Они долго разговаривали, и об эльфах, и просто так, ни о чем, и о книге, над которой зевала Лена и с таким интересом читал шут, и даже об отношениях Лены и шута. Как-то само собой об этом зашла речь: Маркус опять сказал о связи, которую заметил даже он, об общей ауре – а видеть он способен только очень яркие ауры, а шут положил голову поверх собственной руки (все туда же – Лене на бедро) и вздохнул.

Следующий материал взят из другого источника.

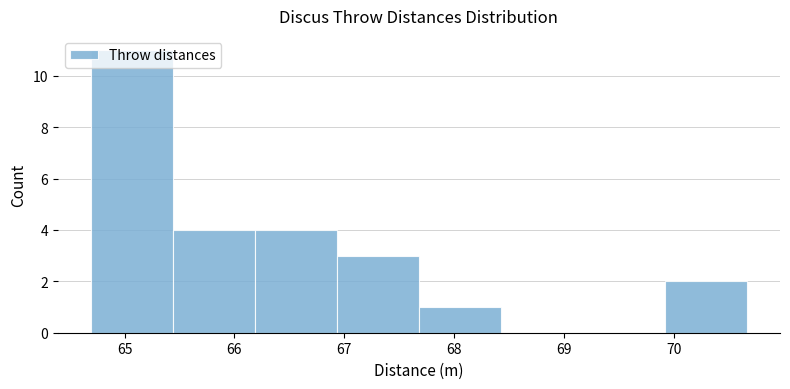

Reading left to right, list every bar in this chart as the range it spans on the x-axis followed by its height. Neither the bar edges nor the heights are printed on the chart, so give them approximately, as read against the axes.

64.7 to 65.4: 11
65.4 to 66.2: 4
66.2 to 66.9: 4
66.9 to 67.7: 3
67.7 to 68.4: 1
68.4 to 69.2: 0
69.2 to 69.9: 0
69.9 to 70.7: 2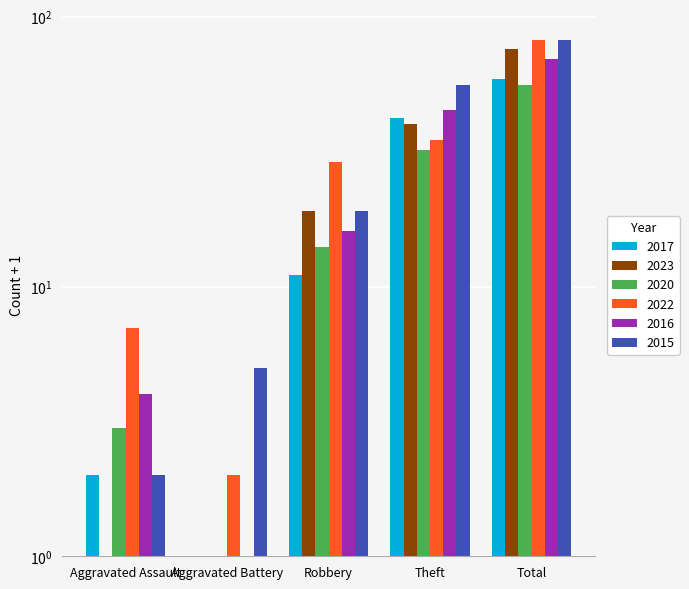

Count the number of data series in this chart.

6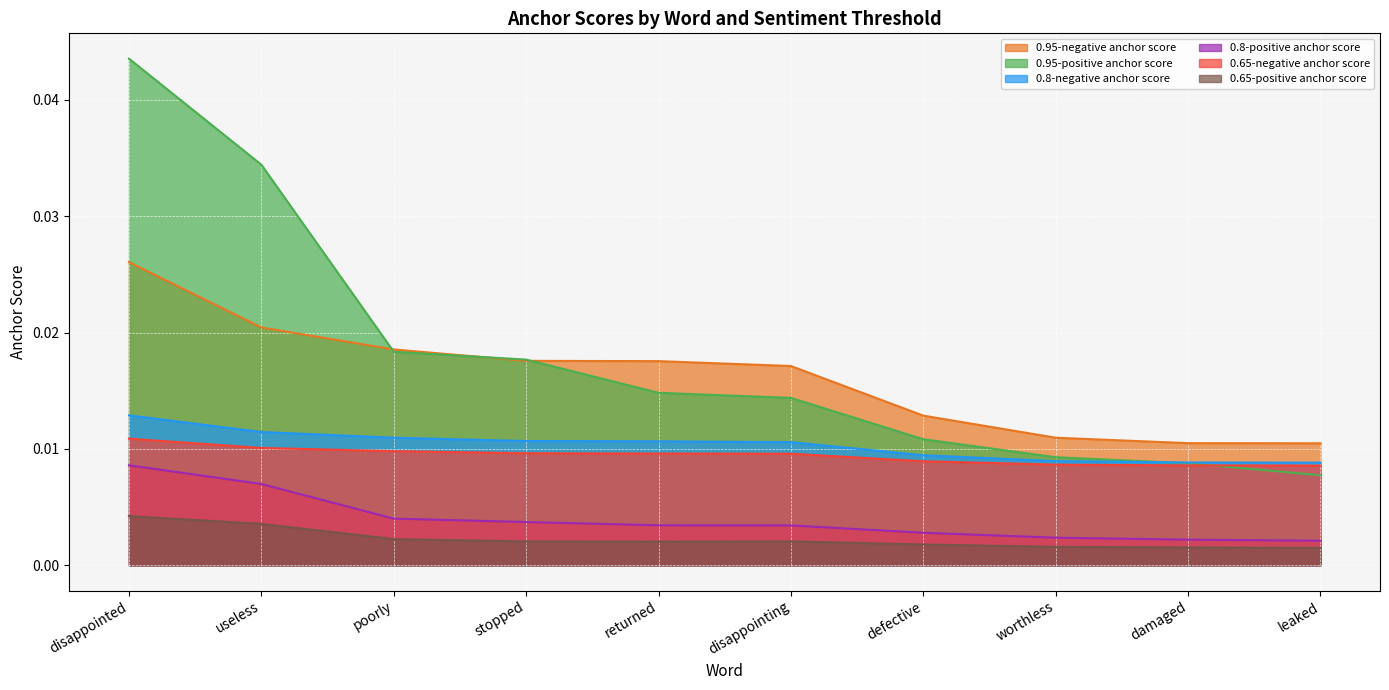

Which series has the largest total across all categories?

0.95-positive anchor score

– Я не знаю, что между нами происходит. Честное слово, не знаю. Но не позавидую человеку… или эльфу, который решит ее у меня отнять. Или просто разлучить нас. Я его без всякой магии в порошок разотру и по ветру развею.
– А чего тут знать? – удивился Маркус. – Есть давно известное слово, которым это все называется.

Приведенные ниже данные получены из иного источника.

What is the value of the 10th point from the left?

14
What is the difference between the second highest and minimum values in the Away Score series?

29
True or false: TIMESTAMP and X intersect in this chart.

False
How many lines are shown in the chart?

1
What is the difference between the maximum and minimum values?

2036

– Это любовь, что ли? – легкомысленно спросил шут. – Не могу судить. Сравнивать не с чем. Но мне кажется – гораздо больше. А ты можешь?
– Откуда мне знать, что именно ты чувствуешь? Мне кажется, что ты ее любишь.
– Само собой. Я же говорю – это больше, чем просто любовь. А ты любил?
Маркус помолчал, и даже в скудном свете свечи было заметно, как потемнели его глаза.
– Любил. Даже дважды.
– Не хочешь говорить?
– Почему? Могу и рассказать. Давно это было. Любил так, что Пути забросил, даже не тянуло. Жили мы уединенно, в тихом месте: мир был неспокойный, вечно кто-то с кем-то воевал и никто толком не знал, за что и против кого. Разбойников было – не пересчитать. А мы как-то спокойно устроились, домик был в лесу, места дикие, не населенные, до ближайшей деревни два дня верхом, я туда раз в пару месяцев ездил за припасами. Нам и так всего хватало. А раз налетели… Я во двор-то выскочил, нескольких положил, да получил арбалетный болт в спину… Очнулся через несколько дней. У эльфов.
– А чего это пожалели? Или решили для назидательности – как в Трехмирье?
– Ты не понял, – вздохнул Маркус. – Не эльфы налетели – люди. Эльфы уж потом, к вечеру проезжали. Эвиана вроде тебя была, полукровка. Вокруг меня – несколько трупов, а я с мечом в руке и еще живой, хоть и без сознания. Поняли, что я ее защищал, подобрали, выходили. А Эвиану зарубили. Ладно хоть не надругались. Я жить потом не хотел. То есть и повеситься на первом суку не собирался, но и жить не хотел. Кое-как выбрался из этого.
– Долго ее помнил?
– Я ее и сейчас помню. Это давно было. Очень давно. Я уже лет восемьдесят прожил. И девять лет с ней.
– А вторая? Тоже погибла?
– Нет, вторая просто наградила меня развесистыми рогами, а потом бросила. Прихватив мой кошелек, – фыркнул Маркус. – Но я ее все равно любил. Вспоминаю, конечно, не так, как Эвиану, но без зла. Веселая она была.
Шут вздохнул.
– Детей не было?
– Была дочка. Четыре года. Эльфы их вместе… по своему обычаю. Сказали, для меня же лучше, что я их не видел. Эвиану хоть узнать было можно. А что делает удар мечом с маленькой девочкой… Почти пополам разрубили. Может, и правда хорошо, что я их не видел. Хоть живыми помню.
– Ты не мстил?
– Почему это? – удивился Маркус. – Всех выследил до единого. Руки-ноги отрубал и оставлял. То есть кому руки, кому ноги… Все равно никто не выжил.
– И почему мне их не жалко? – вопросил шут. – А тебе, Лена?
– Не жалко. Почему ты думаешь, что я буду жалеть убийц?
Лена поймала себя на том, что гладит макушку, по которой совсем недавно стукнула, а шут только что не мурлычет.
– Если б я сейчас пошел мстить, ты б меня остановила, – усмехнулся Маркус. – А за старое не судишь, верно?